__EXPLORE THE MATERIAL__
(A) Copy the passage of the LDA discussion thread from "Hi Prithu Great" to "is actually harmful?".
(B) In the listing, repeat the lines from the line with "La Universidad Autónoma" to the line with "入境可先洗香香！桃園機場設淋浴間", omitting the pictures.

Suggestions

Hi Prithu Great page! You wrote the basics in a lucid manner for us to understand. Thumbs up for the Layman's Explanation of LDA ! You can consider putting in an abstract. That would help readers in understanding what the paper is about in a quick glance. Some questions I had:

In the generative model of LDA you have written Matrix $\beta$ is a $k*V$ , k is the number of topics, what is V in this case?
How do we decide on the values of topics or is that known like the number of topics?
Does LDA essentially act like a recommendation model?
Is CTM always better than LDA? Is there any scenario where considering the correlation between topics is actually harmful?

SamprityKashyap (talk)‎

Hi Samprity, thanks for your feedback. Here is a quick rebuttal: 1. V is explained in the notation section first bullet. Essentially it's the vocabulary i.e. the collection of all the words of the corpus (after doing some preprocessing such as stemming, stopword removal etc) 2. By values of topic do you mean the name of the topic? I am answering it assuming so. See here the name of the topic does not really matter, think it as of an unsupervised clustering where the what the cluster means, is not so relevant (or rather application relevant.). Having said that, when LDA applied on text data, there is an easy hack to name the clusters. Remember, topics are distributions over words, so by looking at the most probable words inside a topic distribution, one can fairly guess the topic name. 3. No LDA on its own is not a recommendation model. It just maps each observation(aka documents) to a (in most cases) smaller space (aka topics) from where they are supposed to be generated from. Having the smaller space mapping helps in comparing observations, and hence if needed application may use this similarity measure to recommend similar set of other observations. 4. I guess CTM is always as good as LDA. Given there is no bound on inference time, there is no need to prefer LDA over CTM. As you can see also from the generative model it's mostly similar to LDA. In case there is no correlation across topics in the dataset, CTM will learn a covariance matrix which is even. So it will essentially be an LDA. Thus according to my understanding performance wise it is never inferior to LDA.

I will include an abstract and also some of the stuff from my response, if this looks convincing to you. Thanks for your suggestions again,

best Prithu

PrithuBanerjee (talk)‎

Thanks for the clarifications! Looks good to me now :)

SamprityKashyap (talk)‎

__EXTRACTED RECORDS__

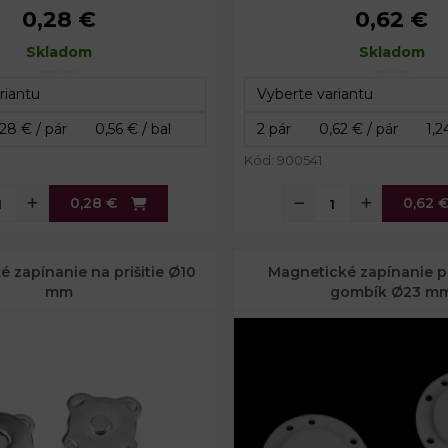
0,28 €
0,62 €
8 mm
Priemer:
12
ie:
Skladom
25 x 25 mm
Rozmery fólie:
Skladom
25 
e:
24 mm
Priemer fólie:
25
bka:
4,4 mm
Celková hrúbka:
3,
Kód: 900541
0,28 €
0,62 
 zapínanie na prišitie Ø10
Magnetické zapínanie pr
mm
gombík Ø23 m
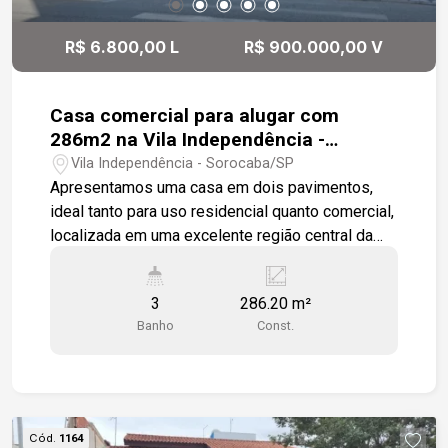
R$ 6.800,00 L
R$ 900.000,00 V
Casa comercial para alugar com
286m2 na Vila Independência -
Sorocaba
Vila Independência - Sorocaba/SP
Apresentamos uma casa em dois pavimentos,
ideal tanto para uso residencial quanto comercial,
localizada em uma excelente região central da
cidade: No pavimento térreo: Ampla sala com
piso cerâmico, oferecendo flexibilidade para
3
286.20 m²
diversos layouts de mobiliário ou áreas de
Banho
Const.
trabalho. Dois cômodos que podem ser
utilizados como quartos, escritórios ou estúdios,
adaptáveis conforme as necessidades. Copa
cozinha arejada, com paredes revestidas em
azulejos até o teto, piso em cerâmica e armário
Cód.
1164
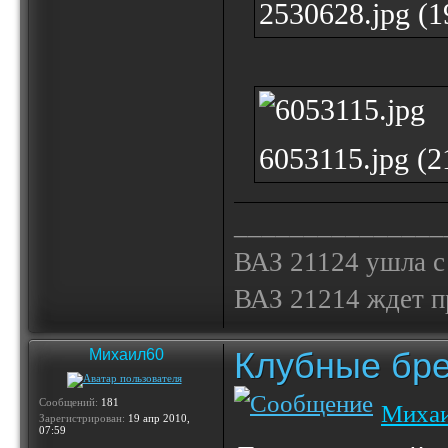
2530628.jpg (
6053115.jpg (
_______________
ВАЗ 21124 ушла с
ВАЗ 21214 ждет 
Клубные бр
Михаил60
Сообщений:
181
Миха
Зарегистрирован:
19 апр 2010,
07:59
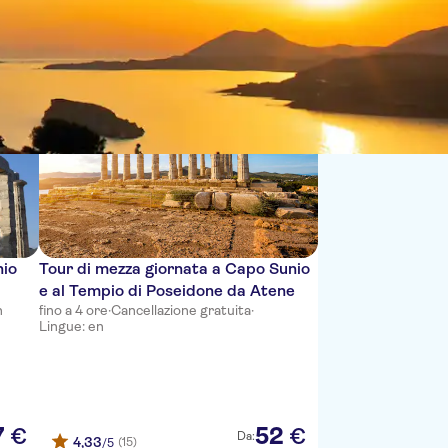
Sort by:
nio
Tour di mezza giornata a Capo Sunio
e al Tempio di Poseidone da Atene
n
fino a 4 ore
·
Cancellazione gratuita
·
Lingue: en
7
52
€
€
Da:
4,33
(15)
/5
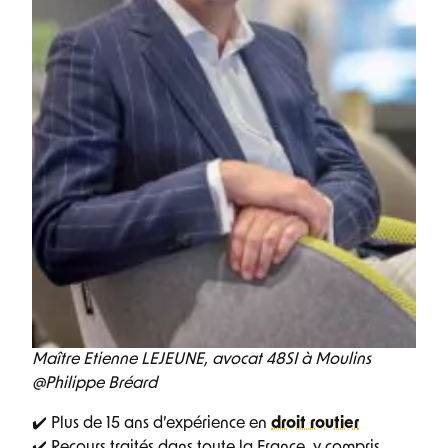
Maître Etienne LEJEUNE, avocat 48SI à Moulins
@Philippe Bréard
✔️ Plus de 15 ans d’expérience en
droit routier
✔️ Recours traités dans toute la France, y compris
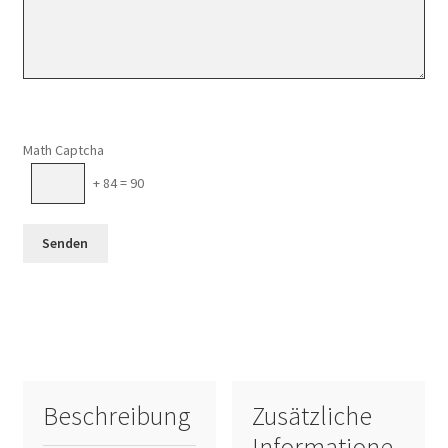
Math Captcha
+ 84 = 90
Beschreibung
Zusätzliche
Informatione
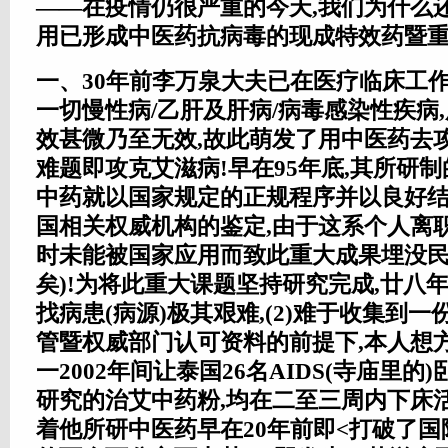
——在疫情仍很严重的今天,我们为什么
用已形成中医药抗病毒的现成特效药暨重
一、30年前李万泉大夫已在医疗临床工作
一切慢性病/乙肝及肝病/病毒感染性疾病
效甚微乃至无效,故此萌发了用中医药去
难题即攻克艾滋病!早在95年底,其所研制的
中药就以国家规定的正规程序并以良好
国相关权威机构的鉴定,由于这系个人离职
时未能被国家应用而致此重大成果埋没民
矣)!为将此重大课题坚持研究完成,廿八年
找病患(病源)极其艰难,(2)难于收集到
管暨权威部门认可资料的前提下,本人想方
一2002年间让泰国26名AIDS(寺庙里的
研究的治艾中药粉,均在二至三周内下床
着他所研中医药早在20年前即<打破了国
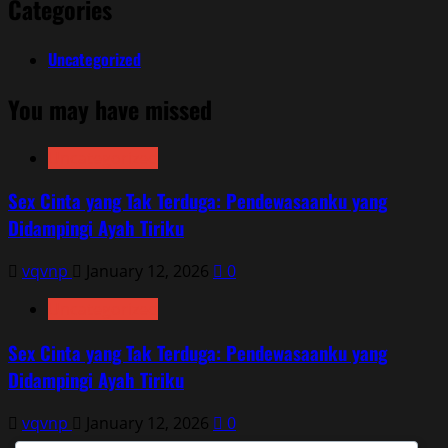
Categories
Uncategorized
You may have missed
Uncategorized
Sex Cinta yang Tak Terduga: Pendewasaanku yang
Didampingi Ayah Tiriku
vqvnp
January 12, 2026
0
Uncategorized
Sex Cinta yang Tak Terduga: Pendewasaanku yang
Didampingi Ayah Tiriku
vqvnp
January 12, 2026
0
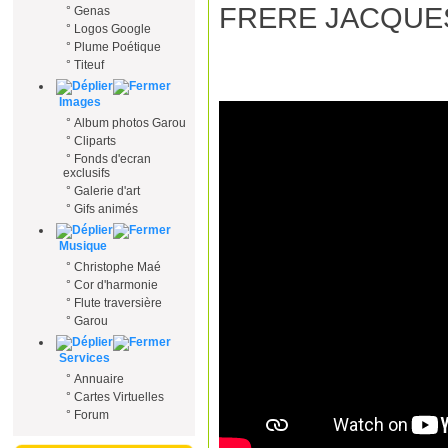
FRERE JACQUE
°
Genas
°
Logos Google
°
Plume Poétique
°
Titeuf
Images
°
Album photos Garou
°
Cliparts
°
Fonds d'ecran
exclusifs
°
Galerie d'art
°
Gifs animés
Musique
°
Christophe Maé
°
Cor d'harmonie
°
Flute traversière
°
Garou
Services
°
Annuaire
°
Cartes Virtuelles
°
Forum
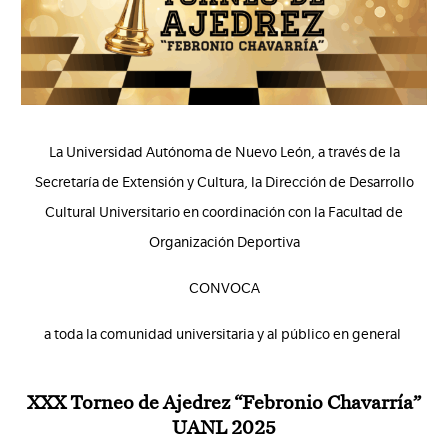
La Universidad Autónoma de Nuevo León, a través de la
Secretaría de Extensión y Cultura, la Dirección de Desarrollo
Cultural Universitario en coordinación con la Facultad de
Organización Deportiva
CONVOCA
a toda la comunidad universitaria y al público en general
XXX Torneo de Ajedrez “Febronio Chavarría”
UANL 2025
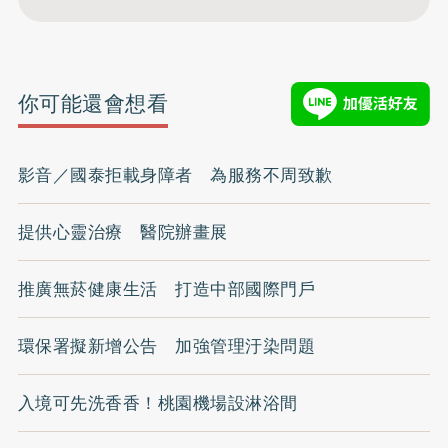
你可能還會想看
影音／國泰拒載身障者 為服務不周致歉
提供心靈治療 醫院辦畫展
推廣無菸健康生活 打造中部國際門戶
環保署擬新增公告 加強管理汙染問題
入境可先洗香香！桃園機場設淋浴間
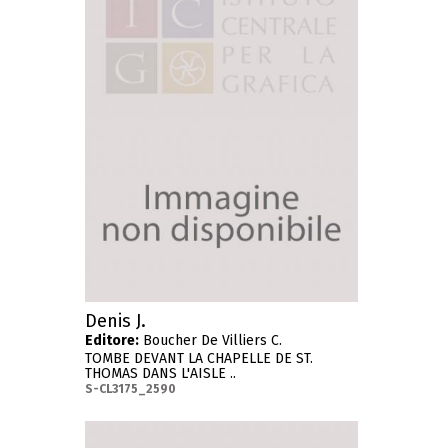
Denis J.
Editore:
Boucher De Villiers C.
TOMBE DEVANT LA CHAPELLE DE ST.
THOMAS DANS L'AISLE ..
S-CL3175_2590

--

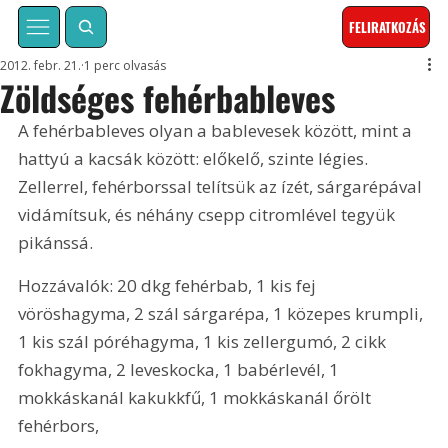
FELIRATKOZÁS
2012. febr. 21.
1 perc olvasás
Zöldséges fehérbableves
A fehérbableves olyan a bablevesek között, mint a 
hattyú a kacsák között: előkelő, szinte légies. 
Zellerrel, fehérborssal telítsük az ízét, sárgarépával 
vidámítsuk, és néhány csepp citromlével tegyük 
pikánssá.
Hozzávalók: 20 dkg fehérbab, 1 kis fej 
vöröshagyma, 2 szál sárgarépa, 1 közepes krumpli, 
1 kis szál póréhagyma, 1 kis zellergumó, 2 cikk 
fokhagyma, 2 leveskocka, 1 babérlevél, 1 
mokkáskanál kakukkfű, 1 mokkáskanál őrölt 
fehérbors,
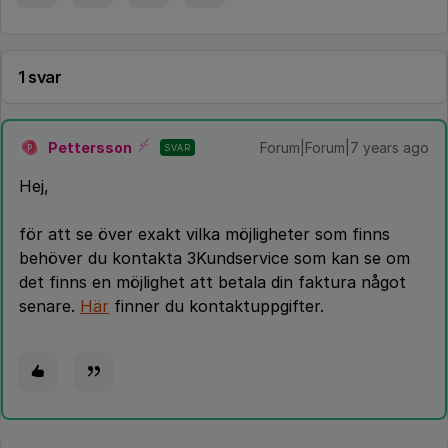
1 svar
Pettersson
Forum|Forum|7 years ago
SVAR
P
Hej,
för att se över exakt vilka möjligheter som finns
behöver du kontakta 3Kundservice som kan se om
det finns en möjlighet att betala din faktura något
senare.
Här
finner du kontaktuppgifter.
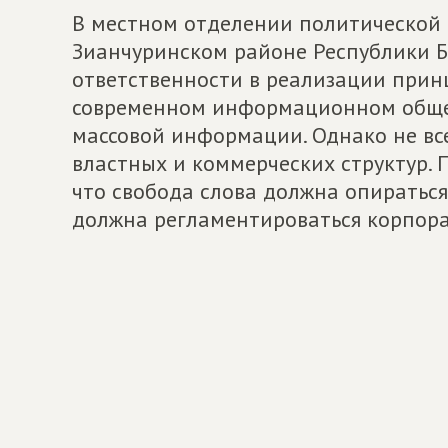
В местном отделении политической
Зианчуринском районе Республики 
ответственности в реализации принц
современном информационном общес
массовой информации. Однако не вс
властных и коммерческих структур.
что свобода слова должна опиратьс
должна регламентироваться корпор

__SOLUTIONS TO THE PROBLEMS__
(A)
Hi Prithu Great page! You wrote the basics in a lucid manner for us to understand. Thumbs up for the Layman's Explanation of LDA ! You can consider putting in an abstract. That would help readers in understanding what the paper is about in a quick glance. Some questions I had:

In the generative model of LDA you have written Matrix $\beta$ is a $k*V$ , k is the number of topics, what is V in this case?
How do we decide on the values of topics or is that known like the number of topics?
Does LDA essentially act like a recommendation model?
Is CTM always better than LDA? Is there any scenario where considering the correlation between topics is actually harmful?

(B)
La Universidad Autónoma de Nuevo León, a través de la
Secretaría de Extensión y Cultura, la Dirección de Desarrollo
Cultural Universitario en coordinación con la Facultad de
Organización Deportiva
CONVOCA
a toda la comunidad universitaria y al público en general
XXX Torneo de Ajedrez “Febronio Chavarría”
UANL 2025
你可能還會想看
影音／國泰拒載身障者 為服務不周致歉
提供心靈治療 醫院辦畫展
推廣無菸健康生活 打造中部國際門戶
環保署擬新增公告 加強管理汙染問題
入境可先洗香香！桃園機場設淋浴間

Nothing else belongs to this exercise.